» **SUPPLIED MATERIAL**:
%%

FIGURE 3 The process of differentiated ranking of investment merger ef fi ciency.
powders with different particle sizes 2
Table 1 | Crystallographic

%%
%%

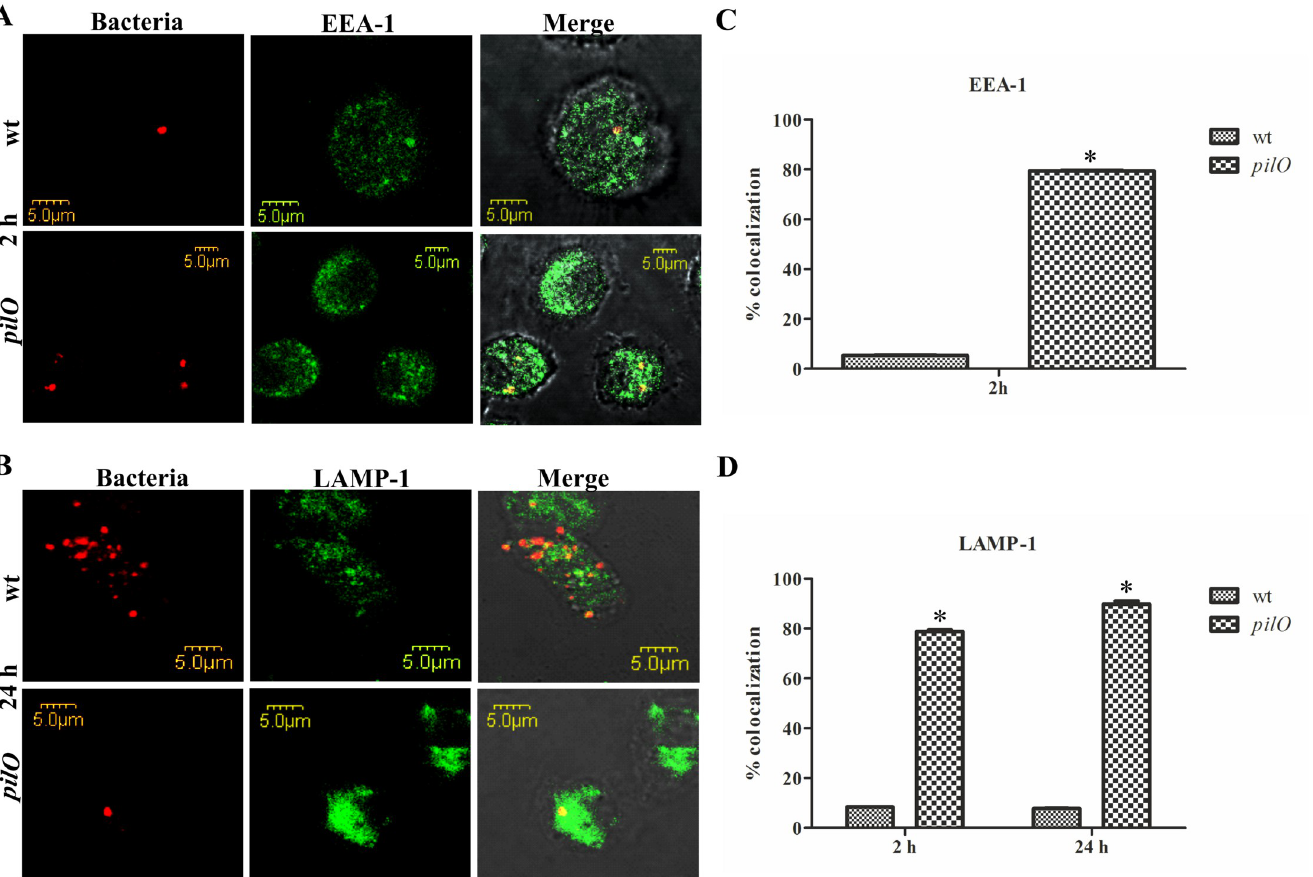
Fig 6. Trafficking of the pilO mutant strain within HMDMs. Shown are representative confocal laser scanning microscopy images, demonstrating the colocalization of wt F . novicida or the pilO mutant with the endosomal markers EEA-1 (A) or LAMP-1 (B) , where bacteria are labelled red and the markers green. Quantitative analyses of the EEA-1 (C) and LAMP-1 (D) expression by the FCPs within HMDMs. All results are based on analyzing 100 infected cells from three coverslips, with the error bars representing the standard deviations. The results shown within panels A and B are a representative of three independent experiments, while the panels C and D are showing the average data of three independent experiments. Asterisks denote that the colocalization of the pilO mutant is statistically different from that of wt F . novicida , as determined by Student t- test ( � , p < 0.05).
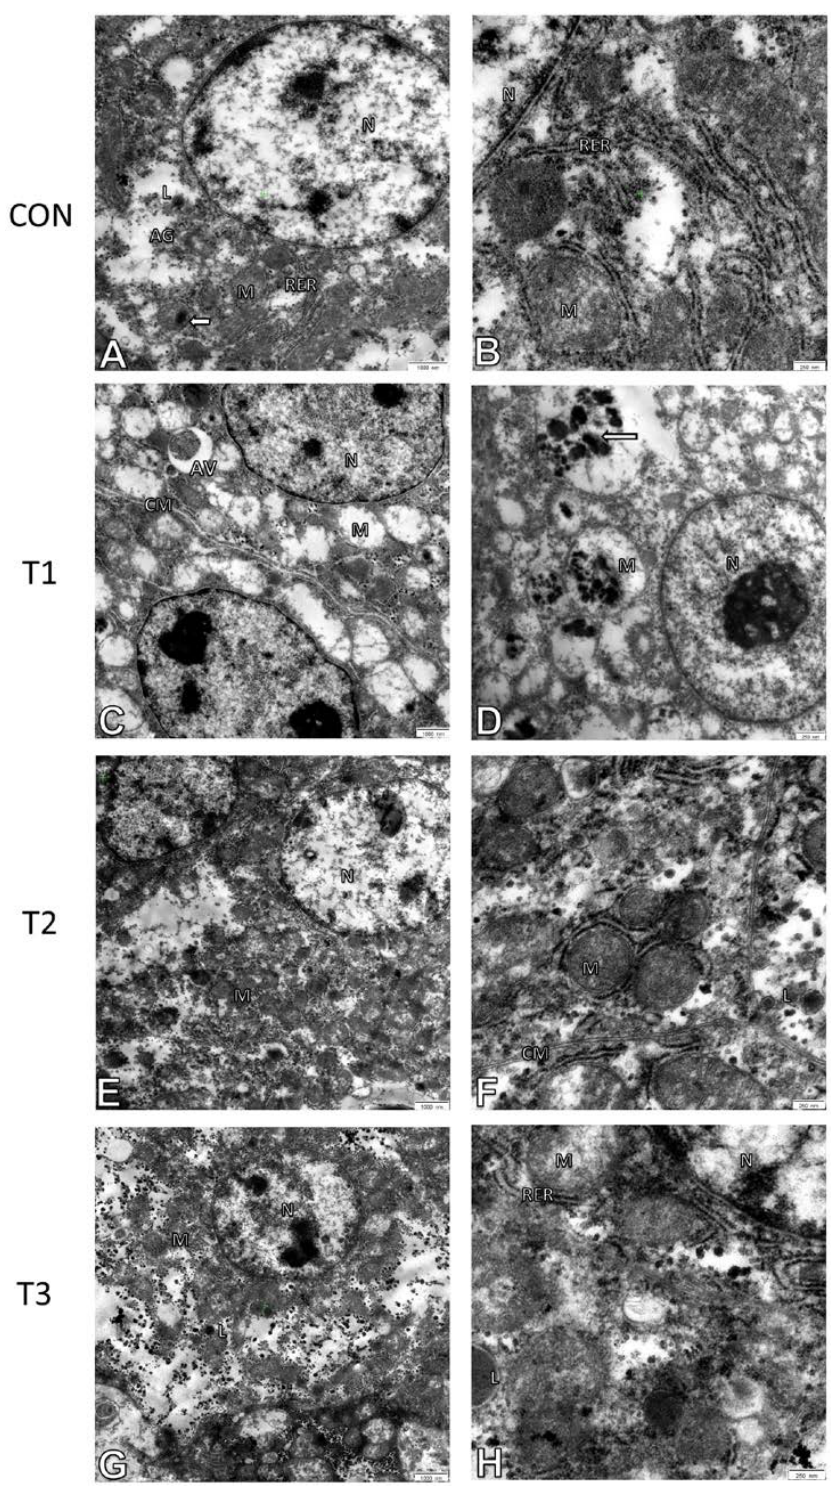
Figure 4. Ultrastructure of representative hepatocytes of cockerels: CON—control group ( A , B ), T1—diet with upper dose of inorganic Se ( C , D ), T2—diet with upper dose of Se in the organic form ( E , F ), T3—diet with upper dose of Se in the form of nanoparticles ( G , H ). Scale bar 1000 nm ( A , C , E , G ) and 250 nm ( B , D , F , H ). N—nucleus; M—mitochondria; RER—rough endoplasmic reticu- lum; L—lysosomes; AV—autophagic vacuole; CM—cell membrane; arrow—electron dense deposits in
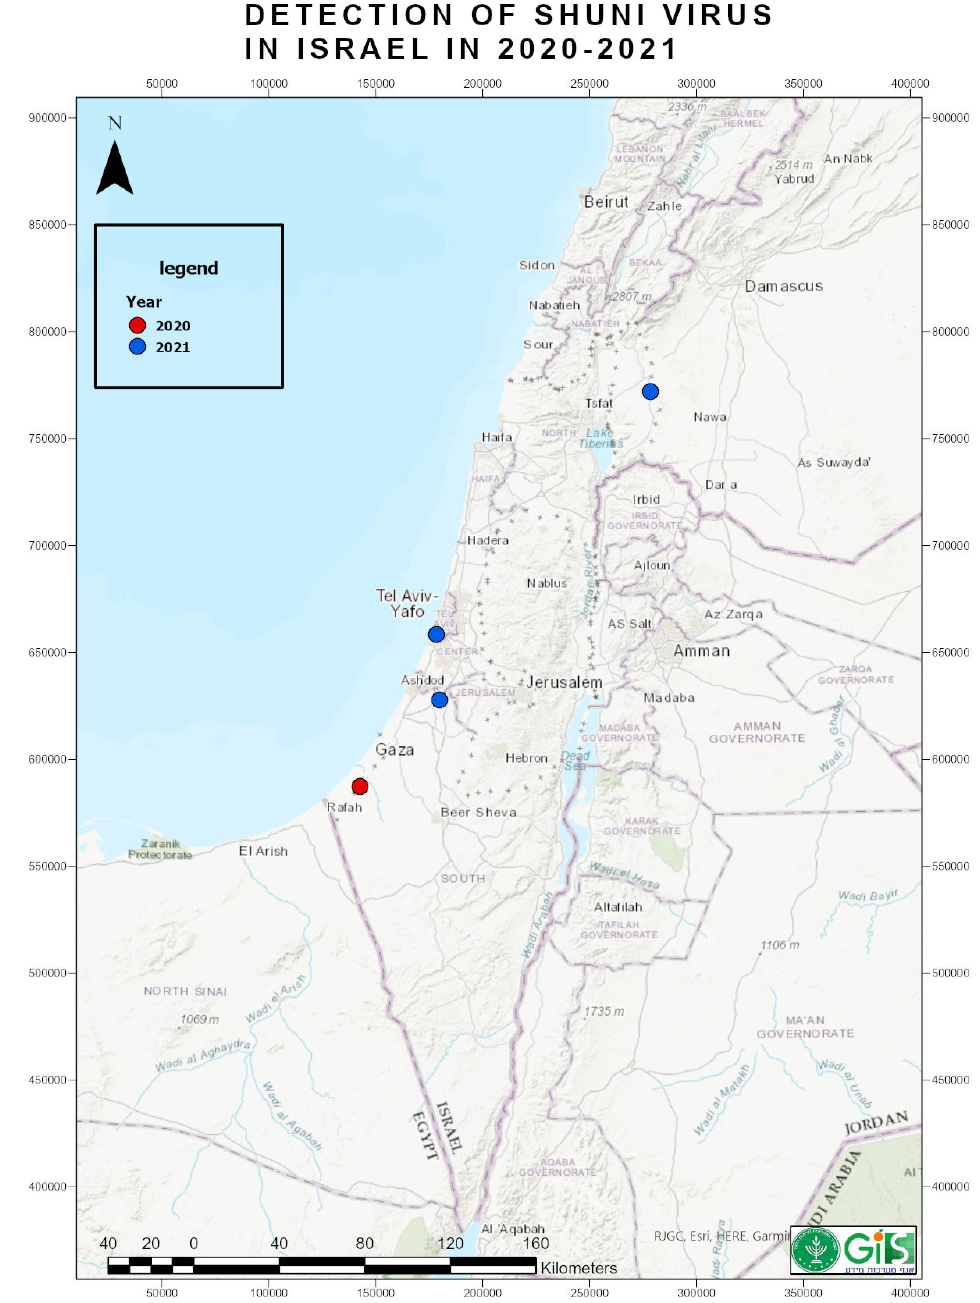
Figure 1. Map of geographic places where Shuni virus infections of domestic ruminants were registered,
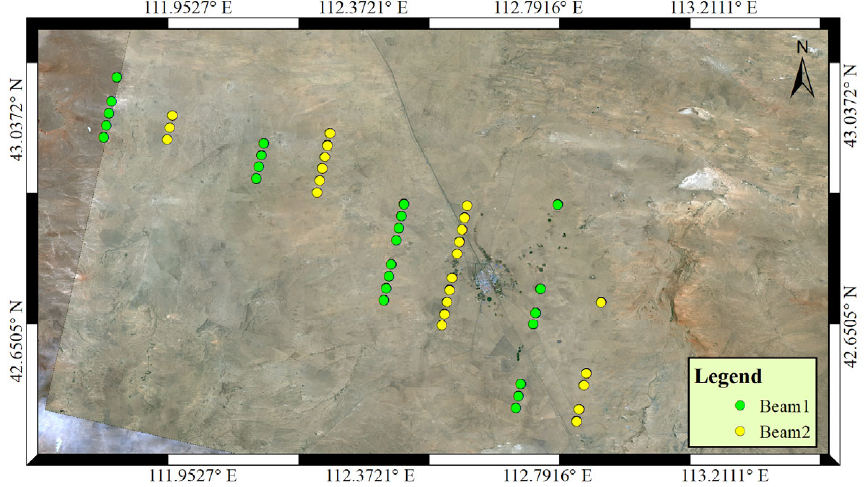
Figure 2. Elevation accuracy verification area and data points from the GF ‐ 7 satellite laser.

%%
%%

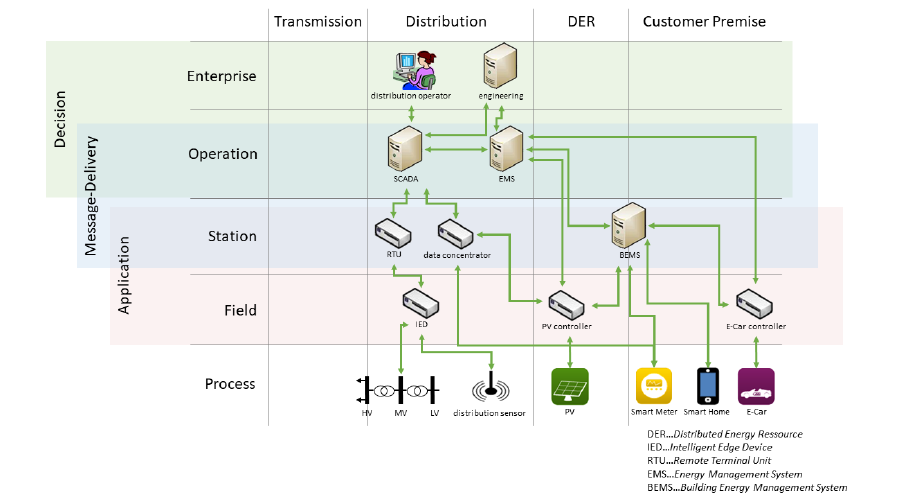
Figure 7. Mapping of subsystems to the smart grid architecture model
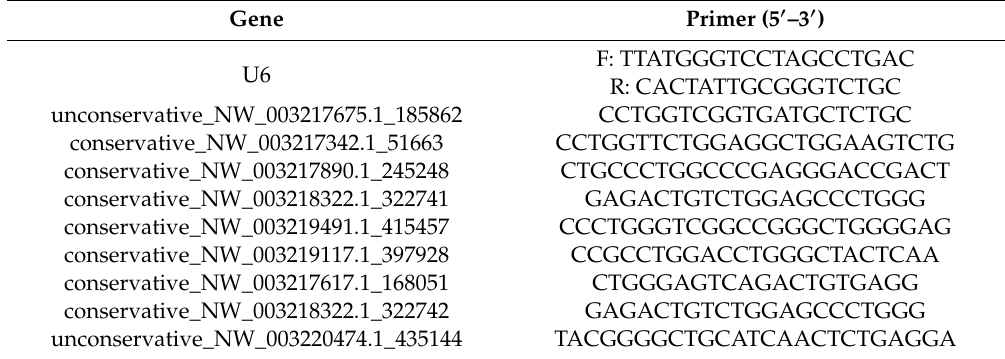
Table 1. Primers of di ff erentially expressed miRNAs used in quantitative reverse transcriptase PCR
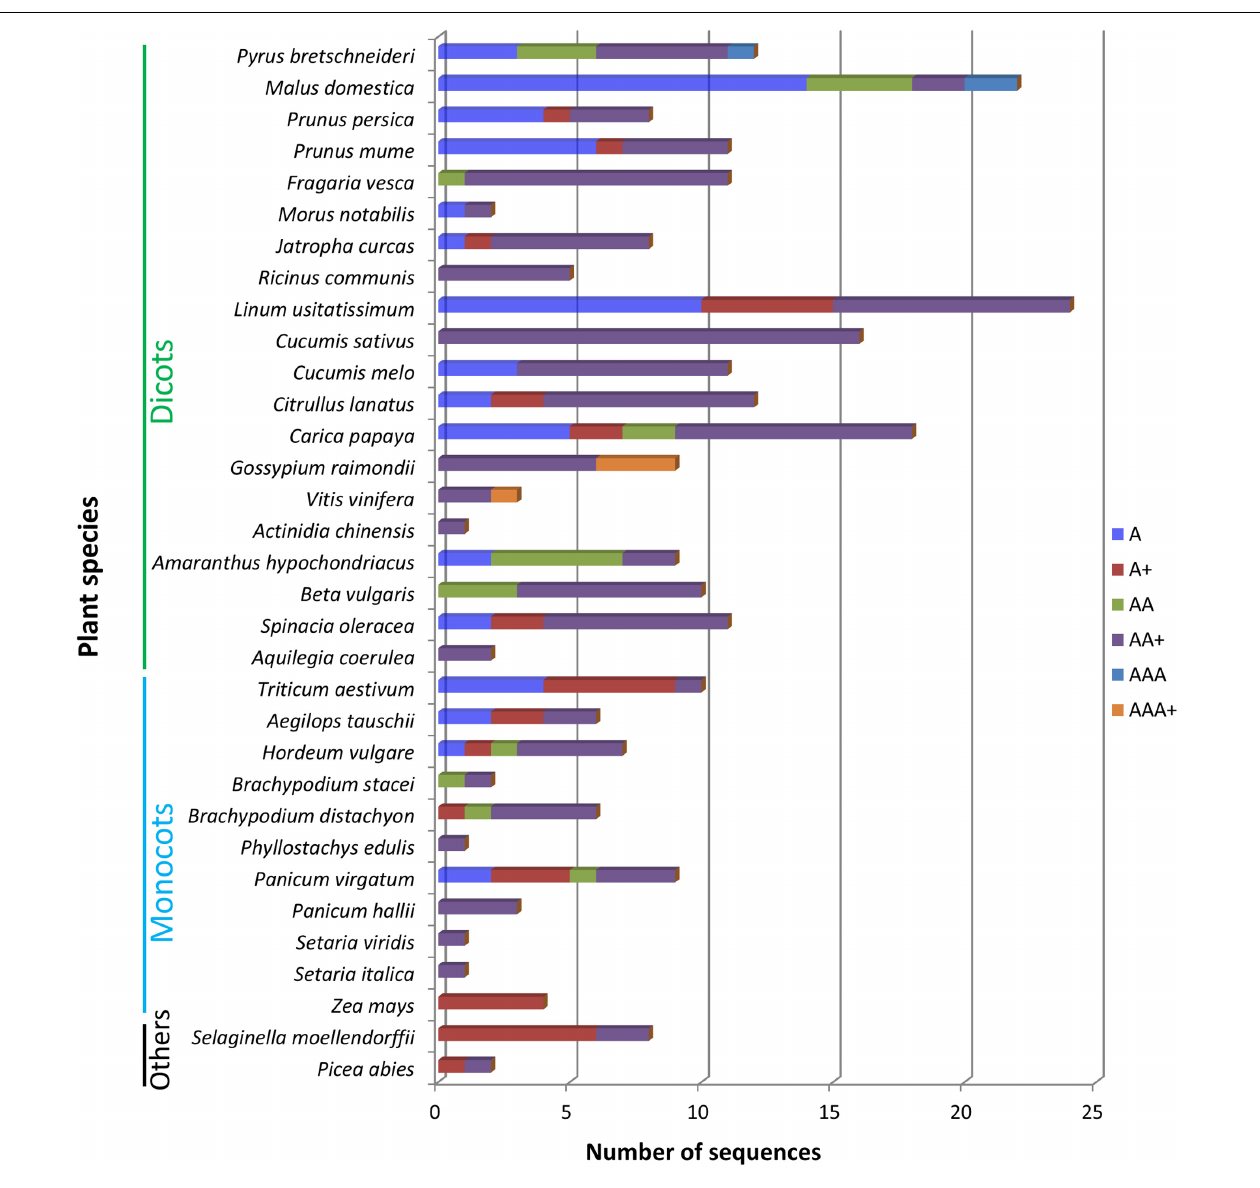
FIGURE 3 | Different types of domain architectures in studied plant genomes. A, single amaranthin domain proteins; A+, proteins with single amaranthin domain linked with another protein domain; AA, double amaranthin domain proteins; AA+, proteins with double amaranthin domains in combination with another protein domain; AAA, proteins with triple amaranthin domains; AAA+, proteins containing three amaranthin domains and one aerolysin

%%

» **PROBLEM STATEMENT**: Going by the data above, give back only the lines from the one containing "Figure 4. Ultrastructure" through the one containing "Figure 2. Elevation", exactly as they stand, both ends included and no images.

» **FINISHED EXERCISE**:
Figure 4. Ultrastructure of representative hepatocytes of cockerels: CON—control group ( A , B ), T1—diet with upper dose of inorganic Se ( C , D ), T2—diet with upper dose of Se in the organic form ( E , F ), T3—diet with upper dose of Se in the form of nanoparticles ( G , H ). Scale bar 1000 nm ( A , C , E , G ) and 250 nm ( B , D , F , H ). N—nucleus; M—mitochondria; RER—rough endoplasmic reticu- lum; L—lysosomes; AV—autophagic vacuole; CM—cell membrane; arrow—electron dense deposits in
Figure 1. Map of geographic places where Shuni virus infections of domestic ruminants were registered,
Figure 2. Elevation accuracy verification area and data points from the GF ‐ 7 satellite laser.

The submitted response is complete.